*What you are asked to do*
Pull out each line of the items below that contains the word "página". Case counts, so skip lines where the word has different capitalization.
>>>
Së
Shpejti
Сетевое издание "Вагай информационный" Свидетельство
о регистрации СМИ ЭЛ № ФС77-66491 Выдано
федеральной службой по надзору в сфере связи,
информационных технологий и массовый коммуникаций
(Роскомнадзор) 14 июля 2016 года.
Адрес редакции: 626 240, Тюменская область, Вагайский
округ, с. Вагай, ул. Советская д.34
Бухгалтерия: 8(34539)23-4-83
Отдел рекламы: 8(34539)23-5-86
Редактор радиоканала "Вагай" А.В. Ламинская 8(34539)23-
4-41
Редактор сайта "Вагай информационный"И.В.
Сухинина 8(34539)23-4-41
<<<
>>>
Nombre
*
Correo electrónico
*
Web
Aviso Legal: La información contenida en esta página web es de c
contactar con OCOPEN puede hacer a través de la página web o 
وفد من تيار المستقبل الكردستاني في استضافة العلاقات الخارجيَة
<<<
>>>
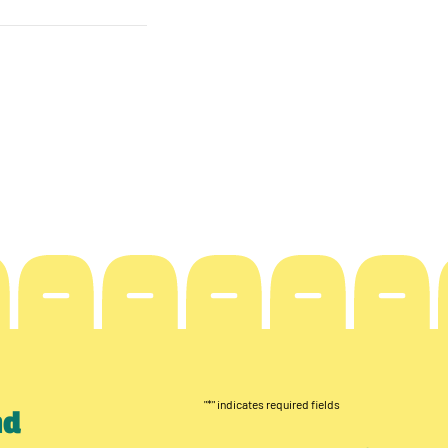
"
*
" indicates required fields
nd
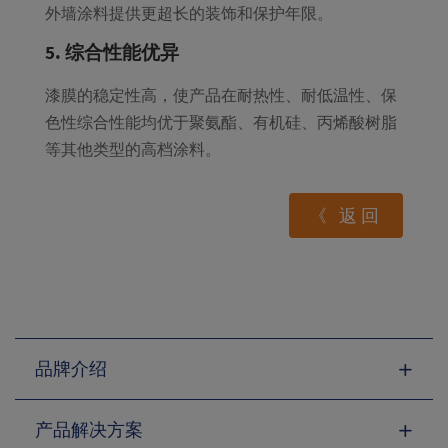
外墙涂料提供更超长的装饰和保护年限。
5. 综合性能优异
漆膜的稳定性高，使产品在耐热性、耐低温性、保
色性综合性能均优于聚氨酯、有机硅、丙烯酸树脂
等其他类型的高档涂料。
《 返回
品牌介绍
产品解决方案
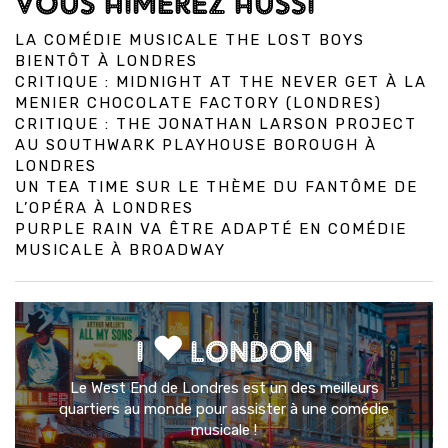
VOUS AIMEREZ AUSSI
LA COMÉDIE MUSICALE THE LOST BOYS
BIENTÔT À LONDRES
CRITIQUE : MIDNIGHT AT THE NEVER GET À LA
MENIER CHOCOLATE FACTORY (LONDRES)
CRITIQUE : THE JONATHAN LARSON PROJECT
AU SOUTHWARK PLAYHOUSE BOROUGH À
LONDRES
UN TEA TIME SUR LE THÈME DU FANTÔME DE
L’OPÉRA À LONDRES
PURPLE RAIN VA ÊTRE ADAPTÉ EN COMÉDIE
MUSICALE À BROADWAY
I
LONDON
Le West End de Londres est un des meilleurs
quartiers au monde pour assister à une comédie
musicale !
<<<
*Task answer*
Aviso Legal: La información contenida en esta página web es de c
contactar con OCOPEN puede hacer a través de la página web o 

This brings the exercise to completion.